▸ **GIVEN PASSAGE**
* * *

CUDA sometimes not available in nvcr.io/nvidia/pytorch:25.09-py3

When running inside a docker container I sometimes (not consistent) get —

W1105 06:16:44.530000 75 torch/utils/cpp_extension.py:118] No CUDA runtime is found, using CUDA_HOME=‘/usr/local/cuda’

Given that this is a container specifically designed to have Cuda and PyTorch I find it surprising. It seems to be happen intermittently, possibly specific to one of the machines in the pool. I any case, nvidia-smi inside the container reports a healthy machine, with GPUs and Cuda.

Here is the full error output —

+ python benchmarks/benchmark_attn.py

/usr/local/lib/python3.12/dist-packages/torch/cuda/__init__.py:63: FutureWarning: The pynvml package is deprecated. Please install nvidia-ml-py instead. If you did not install pynvml directly, please report this to the maintainers of the package that installed pynvml for you.
  import pynvml  # type: ignore[import]

/usr/local/lib/python3.12/dist-packages/torch/cuda/__init__.py:182: UserWarning: CUDA initialization: CUDA unknown error - this may be due to an incorrectly set up environment, e.g. changing env variable CUDA_VISIBLE_DEVICES after program start. Setting the available devices to be zero. (Triggered internally at /opt/pytorch/pytorch/c10/cuda/CUDAFunctions.cpp:109.)

* * *

▸ **DATASET EXCERPT**
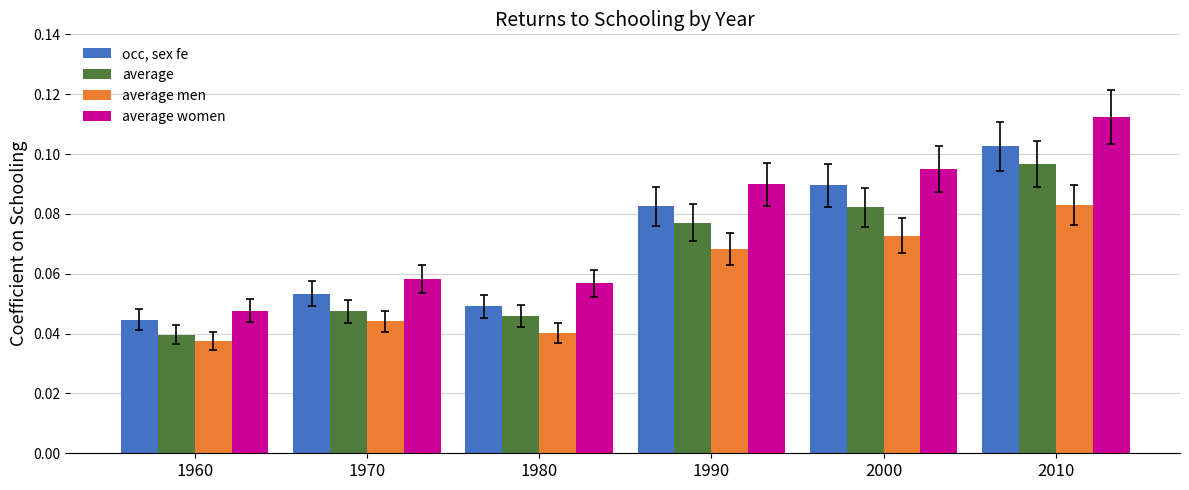

Count the average women values in the range 0 to 1.

6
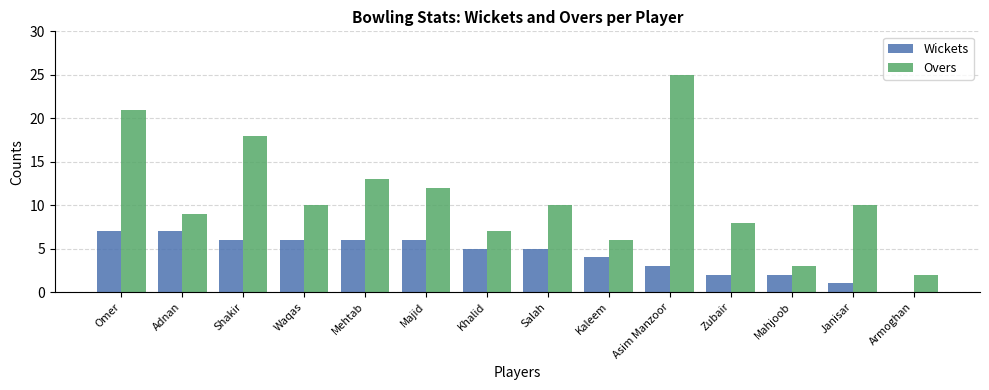

True or false: Wickets has a value of 0 at Armoghan.

True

* * *

▸ **WHAT TO DO**
A) In the CUDA forum post, what does nvidia-smi report when run inside the container?
B) Please write a continuation of the CUDA forum post, starting after its final line.
The data above comes from a separate source and has no connection to the CUDA forum post.

▸ **PER-TASK OUTPUTS**
A) A healthy machine, with GPUs and Cuda.

B)
  return torch._C._cuda_getDeviceCount() > 0

W1105 06:16:57.201000 284 torch/utils/cpp_extension.py:118] No CUDA runtime is found, using CUDA_HOME='/usr/local/cuda'

Traceback (most recent call last):
  File "/tmp/workspace/fa4/benchmarks/benchmark_attn.py", line 35, in <module>

    if torch.cuda.get_device_capability()[0] != 9:
       ^^^^^^^^^^^^^^^^^^^^^^^^^^^^^^^^^^

  File "/usr/local/lib/python3.12/dist-packages/torch/cuda/__init__.py", line 598, in get_device_capability

    prop = get_device_properties(device)
           ^^^^^^^^^^^^^^^^^^^^^^^^^^^^^

  File "/usr/local/lib/python3.12/dist-packages/torch/cuda/__init__.py", line 614, in get_device_properties

    _lazy_init()  # will define _get_device_properties
    ^^^^^^^^^^^^

  File "/usr/local/lib/python3.12/dist-packages/torch/cuda/__init__.py", line 410, in _lazy_init

    torch._C._cuda_init()

RuntimeError: CUDA unknown error - this may be due to an incorrectly set up environment, e.g. changing env variable CUDA_VISIBLE_DEVICES after program start. Setting the available devices to be zero.

Hey mate, I have run into that same CUDA error in Docker before while working on the Hypic Project it’s usually an environment setup issue. Try restarting the container with gpus all and make sure the NVIDIA runtime is properly enabled. Also check that CUDA_HOME and LD LIBRARY PATH are set correctly. A clean rebuild of the image often clears the intermittent no CUDA runtime warning.

This is an Nvidia-supplied container — nvcr.io/nvidia/pytorch:25.09-py3
I would expect it to be setup properly already.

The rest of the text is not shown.